La scoperta suggerisce che i coronavirus potrebbero essersi evoluti per sfruttare le difese naturali delle cellule ospiti, dirottando alcune proteine per il loro uso.
“Poiché disponiamo di questo incredibile archivio di informazioni, siamo stati in grado di iniziare a esaminare quali potrebbero essere le cellule bersaglio dell’infezione“, afferma Shalek.
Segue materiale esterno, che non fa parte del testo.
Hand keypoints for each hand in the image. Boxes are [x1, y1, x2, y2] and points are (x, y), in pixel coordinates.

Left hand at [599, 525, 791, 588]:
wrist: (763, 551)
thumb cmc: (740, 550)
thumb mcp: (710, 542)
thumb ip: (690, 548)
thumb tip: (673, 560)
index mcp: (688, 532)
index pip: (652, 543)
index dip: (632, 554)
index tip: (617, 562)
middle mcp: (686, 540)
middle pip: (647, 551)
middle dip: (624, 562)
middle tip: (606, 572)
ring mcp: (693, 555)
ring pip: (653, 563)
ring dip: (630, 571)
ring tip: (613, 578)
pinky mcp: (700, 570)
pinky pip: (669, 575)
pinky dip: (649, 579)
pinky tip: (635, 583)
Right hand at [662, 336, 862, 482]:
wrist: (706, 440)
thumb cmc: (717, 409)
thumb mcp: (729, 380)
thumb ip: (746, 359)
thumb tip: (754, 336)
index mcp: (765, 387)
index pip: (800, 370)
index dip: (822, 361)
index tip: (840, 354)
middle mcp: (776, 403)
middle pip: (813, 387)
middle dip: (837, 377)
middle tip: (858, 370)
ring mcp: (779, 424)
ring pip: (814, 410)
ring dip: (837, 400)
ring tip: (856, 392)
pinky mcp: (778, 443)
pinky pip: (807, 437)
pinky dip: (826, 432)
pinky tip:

“Questo non è l’unico esempio”, dice Ordovas-Montanes.” Ci sono altri esempi di coronavirus e altri virus che in realtà colpiscono i geni stimolati dall’interferone come modi per entrare nelle cellule. In un certo senso, è la risposta più affidabile dell’host”. Poiché l’interferone ha così tanti effetti benefici contro l’infezione virale, a volte viene usato per trattare infezioni come l’epatite B e l’epatite C. I risultati del team del MIT suggeriscono che il potenziale ruolo dell’interferone nella lotta contro Covid-19 può essere complesso. Da un lato, può stimolare i geni che combattono le infezioni o aiutare le cellule a sopravvivere ai danni, ma dall’altro può fornire obiettivi extra che aiutano il virus a infettare più cellule.
“È difficile trarre delle conclusioni generali sul ruolo dell’interferone contro questo virus. L’unico modo in cui inizieremo a capire è attraverso studi clinici attentamente controllati”, afferma Shalek. “Quello che stiamo cercando di fare è diffondere informazioni per aiutare le tante risposte cliniche”.